### Written exercise A
Quote the forum post about Mr. Kerry between "In any event, is" and "for thought. 8)", inclusive.
### Written exercise B
Decide whether each statement agrees with the forum post about Mr. Kerry: (i) the writer believes Mr. Kerry is driven by money and power; (ii) the post states that his first marriage ended in divorce; (iii) the post claims that everyone who divorces was insincere about marriage. Answer yes or no for each, and quote the words of the post that settle it.

### Source document
---

I believe that Mr. Kerry is motivated by two things: money and power. He has sought power all his life, the ultimate goal of which is the presidency. Further, his two 'marriages' were to rich women...not a bad idea, but I doubt his sincerity in either relationship. The first ended in divorce ( STOP. I do not mean to suggest that all people who are divorced were insincere in their commitment to marriage...), and just look at the second: a nasty hag who goes out of her way NOT to be seen with him...he actually had to pull her onto the stage the other night. I think at least one marriage was of 'convenience'. Guess which one.

In any event, is this the kind of person we want as leader (Mr. Kerry, like most democrats, would likely see himself as 'ruler', as we're too stupid to run our own lives...they'll run them for us :x )? Just an opinion, but food for thought. 8)

---

### Excerpts from a spatial dataset

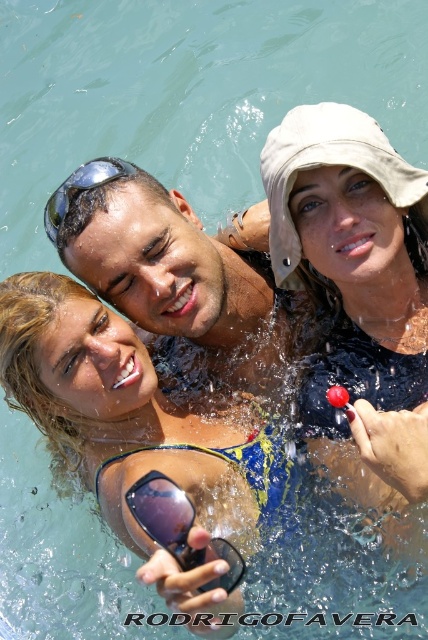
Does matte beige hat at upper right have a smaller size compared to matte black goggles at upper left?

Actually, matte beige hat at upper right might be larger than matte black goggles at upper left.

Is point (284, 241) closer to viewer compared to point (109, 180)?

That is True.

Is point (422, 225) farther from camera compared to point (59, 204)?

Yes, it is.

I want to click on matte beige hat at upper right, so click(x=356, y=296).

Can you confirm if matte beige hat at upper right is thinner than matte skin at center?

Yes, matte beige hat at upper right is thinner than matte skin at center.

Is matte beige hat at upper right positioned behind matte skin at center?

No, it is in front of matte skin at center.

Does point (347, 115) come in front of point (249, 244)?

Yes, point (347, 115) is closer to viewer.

---

### Complete output A
In any event, is this the kind of person we want as leader (Mr. Kerry, like most democrats, would likely see himself as 'ruler', as we're too stupid to run our own lives...they'll run them for us :x )? Just an opinion, but food for thought. 8)

### Complete output B
(i) Yes: "I believe that Mr. Kerry is motivated by two things: money and power."
(ii) Yes: "The first ended in divorce"
(iii) No: "I do not mean to suggest that all people who are divorced were insincere in their commitment to marriage"